Transcribe the passage of the normal_lcdf thread between "I wonder if someone" and "when x > 0.", inclusive.

> _Document passage_:

————

Normal_lcdf status

Hi all,

I am enjoying modeling a mixture model with stan. For a mixture component, I use normal_lcdf and it underflows and overflows faster than pnorm of R, and I tested that phi() or phi_approx() are not better (as discussed in Normal_lcdf underflows much faster than pnorm(log=TRUE)

I wonder if someone is in a process of improving cumulative normal distribution in stan to have more precision and stability. Is there a stan code in github that I can refer to? Otherwise I will translate normal cdf code of other languages into stan.

If `x` is too small for `normal_lcdf`, you might try `log1m(Phi(-x))`.

You mean for large x?

Both Phi() and normal_cdf () overflow at 8.25 and underflow at -37.5.

So I already tried using log1m(Phi(-x)) or log1m(normal_cdf(-x)) when x > 0.

But I wonder if there is more stable implementation, because it will have an error when x > 37.5 anyway. (I have a mixture model, so x can be a very small negative value or a very large positive value.)

————

> _Supplied material_:
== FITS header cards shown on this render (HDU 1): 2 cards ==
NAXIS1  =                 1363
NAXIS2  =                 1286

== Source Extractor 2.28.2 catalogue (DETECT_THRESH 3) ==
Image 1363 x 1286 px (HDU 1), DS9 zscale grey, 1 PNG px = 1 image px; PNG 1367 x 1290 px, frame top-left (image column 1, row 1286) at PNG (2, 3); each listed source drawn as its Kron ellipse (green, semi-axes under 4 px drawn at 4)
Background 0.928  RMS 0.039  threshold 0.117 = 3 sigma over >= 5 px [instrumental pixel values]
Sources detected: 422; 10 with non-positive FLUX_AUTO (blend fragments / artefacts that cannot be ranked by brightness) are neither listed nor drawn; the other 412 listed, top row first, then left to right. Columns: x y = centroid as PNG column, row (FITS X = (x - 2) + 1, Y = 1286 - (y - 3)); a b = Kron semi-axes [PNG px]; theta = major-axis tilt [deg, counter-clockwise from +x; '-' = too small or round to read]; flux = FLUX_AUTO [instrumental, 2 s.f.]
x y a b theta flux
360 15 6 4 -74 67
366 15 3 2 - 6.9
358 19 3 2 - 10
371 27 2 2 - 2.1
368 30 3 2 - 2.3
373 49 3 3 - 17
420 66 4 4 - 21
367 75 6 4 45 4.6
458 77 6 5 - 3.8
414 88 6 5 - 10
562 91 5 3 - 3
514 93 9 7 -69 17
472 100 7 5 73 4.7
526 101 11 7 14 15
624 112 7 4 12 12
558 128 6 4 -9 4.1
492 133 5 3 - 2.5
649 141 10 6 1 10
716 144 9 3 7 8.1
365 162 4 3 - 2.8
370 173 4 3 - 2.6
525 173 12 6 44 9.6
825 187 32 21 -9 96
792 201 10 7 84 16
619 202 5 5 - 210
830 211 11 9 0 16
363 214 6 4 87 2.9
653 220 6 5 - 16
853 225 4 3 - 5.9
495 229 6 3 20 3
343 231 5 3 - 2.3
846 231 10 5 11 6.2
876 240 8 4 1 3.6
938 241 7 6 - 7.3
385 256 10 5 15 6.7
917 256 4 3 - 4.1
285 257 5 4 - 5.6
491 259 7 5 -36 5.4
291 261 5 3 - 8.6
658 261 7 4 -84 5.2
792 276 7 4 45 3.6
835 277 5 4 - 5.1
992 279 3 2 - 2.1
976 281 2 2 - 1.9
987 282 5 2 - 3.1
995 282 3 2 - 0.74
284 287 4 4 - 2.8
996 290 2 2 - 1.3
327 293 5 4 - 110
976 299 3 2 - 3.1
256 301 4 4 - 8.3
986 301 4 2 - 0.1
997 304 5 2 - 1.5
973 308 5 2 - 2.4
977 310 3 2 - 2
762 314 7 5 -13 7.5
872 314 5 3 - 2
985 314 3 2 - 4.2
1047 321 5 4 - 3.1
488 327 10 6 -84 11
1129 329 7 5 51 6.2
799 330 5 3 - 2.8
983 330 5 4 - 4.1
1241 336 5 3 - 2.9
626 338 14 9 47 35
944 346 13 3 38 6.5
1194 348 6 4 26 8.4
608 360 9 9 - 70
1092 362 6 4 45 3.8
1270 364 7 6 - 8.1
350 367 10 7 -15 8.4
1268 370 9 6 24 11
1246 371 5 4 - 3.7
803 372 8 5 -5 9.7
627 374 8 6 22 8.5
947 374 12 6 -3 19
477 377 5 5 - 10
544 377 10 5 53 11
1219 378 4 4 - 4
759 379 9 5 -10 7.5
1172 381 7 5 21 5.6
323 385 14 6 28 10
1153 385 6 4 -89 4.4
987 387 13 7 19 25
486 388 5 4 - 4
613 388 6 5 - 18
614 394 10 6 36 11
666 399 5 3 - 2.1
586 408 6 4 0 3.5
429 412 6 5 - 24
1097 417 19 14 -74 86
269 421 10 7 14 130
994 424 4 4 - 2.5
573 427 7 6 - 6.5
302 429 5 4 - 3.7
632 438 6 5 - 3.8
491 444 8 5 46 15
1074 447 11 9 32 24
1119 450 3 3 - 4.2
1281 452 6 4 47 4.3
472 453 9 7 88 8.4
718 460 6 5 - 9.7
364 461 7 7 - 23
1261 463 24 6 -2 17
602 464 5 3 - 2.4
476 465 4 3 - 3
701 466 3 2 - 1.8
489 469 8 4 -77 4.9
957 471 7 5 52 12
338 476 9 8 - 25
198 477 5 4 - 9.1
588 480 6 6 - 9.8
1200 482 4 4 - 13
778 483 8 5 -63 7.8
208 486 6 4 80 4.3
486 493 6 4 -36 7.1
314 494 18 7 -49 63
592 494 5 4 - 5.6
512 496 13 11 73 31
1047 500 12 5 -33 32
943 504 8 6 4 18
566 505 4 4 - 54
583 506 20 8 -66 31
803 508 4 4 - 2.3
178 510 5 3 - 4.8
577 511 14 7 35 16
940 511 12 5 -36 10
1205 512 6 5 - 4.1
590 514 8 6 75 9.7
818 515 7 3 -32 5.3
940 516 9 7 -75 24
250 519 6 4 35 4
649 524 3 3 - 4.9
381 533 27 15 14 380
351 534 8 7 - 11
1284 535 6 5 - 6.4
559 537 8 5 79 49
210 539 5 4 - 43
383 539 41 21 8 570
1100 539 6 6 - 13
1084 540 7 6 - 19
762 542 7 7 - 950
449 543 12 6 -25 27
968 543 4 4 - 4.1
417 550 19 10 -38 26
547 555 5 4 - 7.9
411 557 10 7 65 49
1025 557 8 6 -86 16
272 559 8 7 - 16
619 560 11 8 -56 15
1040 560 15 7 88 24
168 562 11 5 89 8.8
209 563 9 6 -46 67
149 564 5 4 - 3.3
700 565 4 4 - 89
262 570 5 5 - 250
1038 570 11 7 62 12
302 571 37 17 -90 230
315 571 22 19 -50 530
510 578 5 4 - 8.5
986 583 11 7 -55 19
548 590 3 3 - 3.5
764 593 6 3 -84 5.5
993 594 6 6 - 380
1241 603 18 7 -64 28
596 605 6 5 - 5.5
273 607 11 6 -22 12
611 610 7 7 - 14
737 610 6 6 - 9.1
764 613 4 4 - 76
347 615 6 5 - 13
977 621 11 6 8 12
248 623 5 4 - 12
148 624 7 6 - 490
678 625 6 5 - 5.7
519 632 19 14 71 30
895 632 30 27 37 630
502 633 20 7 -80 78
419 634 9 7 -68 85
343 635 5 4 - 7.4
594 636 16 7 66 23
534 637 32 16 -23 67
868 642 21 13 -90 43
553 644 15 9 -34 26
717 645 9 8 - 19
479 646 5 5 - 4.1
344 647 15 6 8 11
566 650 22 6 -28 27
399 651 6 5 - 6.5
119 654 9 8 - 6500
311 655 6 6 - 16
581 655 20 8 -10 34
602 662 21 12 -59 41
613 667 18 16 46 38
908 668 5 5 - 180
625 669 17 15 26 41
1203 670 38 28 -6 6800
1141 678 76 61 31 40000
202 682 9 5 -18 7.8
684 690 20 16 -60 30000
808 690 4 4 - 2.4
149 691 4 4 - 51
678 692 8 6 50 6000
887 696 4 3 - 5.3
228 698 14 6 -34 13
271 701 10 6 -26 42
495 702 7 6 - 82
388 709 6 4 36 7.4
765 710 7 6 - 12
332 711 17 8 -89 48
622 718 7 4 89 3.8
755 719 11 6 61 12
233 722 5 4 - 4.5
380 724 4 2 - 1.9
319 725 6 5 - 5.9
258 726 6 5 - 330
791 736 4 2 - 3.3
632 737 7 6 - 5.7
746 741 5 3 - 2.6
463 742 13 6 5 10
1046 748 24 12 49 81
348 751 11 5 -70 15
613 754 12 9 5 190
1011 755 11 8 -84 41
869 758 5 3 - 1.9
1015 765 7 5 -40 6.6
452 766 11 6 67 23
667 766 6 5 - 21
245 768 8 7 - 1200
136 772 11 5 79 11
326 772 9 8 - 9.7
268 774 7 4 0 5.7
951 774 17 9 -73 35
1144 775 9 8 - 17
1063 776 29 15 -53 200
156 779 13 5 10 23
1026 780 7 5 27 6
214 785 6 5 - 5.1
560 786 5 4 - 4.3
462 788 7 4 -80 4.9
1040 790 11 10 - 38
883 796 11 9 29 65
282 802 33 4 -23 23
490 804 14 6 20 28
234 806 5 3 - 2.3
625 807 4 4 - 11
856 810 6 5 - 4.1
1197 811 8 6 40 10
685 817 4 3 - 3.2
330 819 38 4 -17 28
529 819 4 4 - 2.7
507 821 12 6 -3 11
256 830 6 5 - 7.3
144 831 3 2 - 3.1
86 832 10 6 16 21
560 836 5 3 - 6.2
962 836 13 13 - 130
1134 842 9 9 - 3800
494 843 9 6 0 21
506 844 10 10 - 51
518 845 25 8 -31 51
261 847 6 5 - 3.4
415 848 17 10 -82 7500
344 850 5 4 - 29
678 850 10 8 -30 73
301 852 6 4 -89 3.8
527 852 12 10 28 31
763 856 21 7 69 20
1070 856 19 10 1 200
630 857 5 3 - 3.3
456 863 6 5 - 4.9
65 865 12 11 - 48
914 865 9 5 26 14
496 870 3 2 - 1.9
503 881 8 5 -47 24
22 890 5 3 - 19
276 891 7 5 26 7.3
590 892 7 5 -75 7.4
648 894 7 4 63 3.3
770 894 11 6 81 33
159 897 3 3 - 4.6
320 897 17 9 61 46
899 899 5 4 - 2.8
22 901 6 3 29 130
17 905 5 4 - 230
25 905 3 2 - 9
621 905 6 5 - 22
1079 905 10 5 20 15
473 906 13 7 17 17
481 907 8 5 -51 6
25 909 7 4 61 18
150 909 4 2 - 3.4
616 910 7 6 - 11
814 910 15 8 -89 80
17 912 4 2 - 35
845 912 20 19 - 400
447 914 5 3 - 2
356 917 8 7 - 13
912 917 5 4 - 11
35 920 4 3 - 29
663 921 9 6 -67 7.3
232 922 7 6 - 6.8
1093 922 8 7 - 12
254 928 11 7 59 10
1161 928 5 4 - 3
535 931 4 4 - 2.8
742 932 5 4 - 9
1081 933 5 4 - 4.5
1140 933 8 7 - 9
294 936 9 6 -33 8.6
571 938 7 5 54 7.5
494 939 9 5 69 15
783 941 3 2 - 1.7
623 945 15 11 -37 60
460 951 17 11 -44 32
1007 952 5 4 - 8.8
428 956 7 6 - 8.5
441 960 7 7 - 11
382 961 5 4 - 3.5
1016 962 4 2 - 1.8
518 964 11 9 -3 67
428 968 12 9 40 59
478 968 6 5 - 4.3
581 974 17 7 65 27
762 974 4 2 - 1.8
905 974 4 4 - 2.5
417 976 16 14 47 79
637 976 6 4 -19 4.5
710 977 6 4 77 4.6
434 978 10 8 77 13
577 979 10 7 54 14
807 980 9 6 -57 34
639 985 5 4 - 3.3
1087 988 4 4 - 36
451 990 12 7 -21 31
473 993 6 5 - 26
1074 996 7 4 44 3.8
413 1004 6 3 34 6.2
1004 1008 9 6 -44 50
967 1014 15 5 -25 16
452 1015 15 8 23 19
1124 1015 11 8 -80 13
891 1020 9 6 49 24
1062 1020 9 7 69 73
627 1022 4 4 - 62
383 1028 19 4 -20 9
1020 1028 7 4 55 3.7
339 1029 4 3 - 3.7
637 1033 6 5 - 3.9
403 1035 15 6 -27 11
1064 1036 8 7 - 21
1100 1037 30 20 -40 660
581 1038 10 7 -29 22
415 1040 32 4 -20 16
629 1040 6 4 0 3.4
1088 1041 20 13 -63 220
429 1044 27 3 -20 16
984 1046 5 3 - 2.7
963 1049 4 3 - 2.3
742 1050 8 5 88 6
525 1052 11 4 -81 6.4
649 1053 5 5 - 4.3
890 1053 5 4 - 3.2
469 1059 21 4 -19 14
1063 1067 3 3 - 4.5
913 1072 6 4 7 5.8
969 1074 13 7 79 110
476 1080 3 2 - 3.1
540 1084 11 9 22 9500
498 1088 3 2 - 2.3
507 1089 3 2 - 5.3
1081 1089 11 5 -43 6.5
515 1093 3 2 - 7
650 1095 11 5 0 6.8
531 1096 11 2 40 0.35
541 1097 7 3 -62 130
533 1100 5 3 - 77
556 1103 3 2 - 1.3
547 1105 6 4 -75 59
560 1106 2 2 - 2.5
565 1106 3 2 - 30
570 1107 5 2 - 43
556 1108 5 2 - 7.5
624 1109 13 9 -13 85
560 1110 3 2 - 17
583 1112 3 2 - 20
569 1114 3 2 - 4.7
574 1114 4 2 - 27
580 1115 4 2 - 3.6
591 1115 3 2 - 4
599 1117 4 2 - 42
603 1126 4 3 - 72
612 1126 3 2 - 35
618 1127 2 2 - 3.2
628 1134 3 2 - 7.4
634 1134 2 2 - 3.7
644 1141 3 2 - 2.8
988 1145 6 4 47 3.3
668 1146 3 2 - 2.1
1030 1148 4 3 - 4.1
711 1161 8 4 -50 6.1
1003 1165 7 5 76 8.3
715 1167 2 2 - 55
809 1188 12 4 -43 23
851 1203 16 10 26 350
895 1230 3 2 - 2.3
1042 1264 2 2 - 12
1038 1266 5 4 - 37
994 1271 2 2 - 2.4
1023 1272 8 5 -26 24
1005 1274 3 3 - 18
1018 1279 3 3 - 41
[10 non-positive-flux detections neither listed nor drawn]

————

> _Task answer_:
I wonder if someone is in a process of improving cumulative normal distribution in stan to have more precision and stability. Is there a stan code in github that I can refer to? Otherwise I will translate normal cdf code of other languages into stan.

If `x` is too small for `normal_lcdf`, you might try `log1m(Phi(-x))`.

You mean for large x?

Both Phi() and normal_cdf () overflow at 8.25 and underflow at -37.5.

So I already tried using log1m(Phi(-x)) or log1m(normal_cdf(-x)) when x > 0.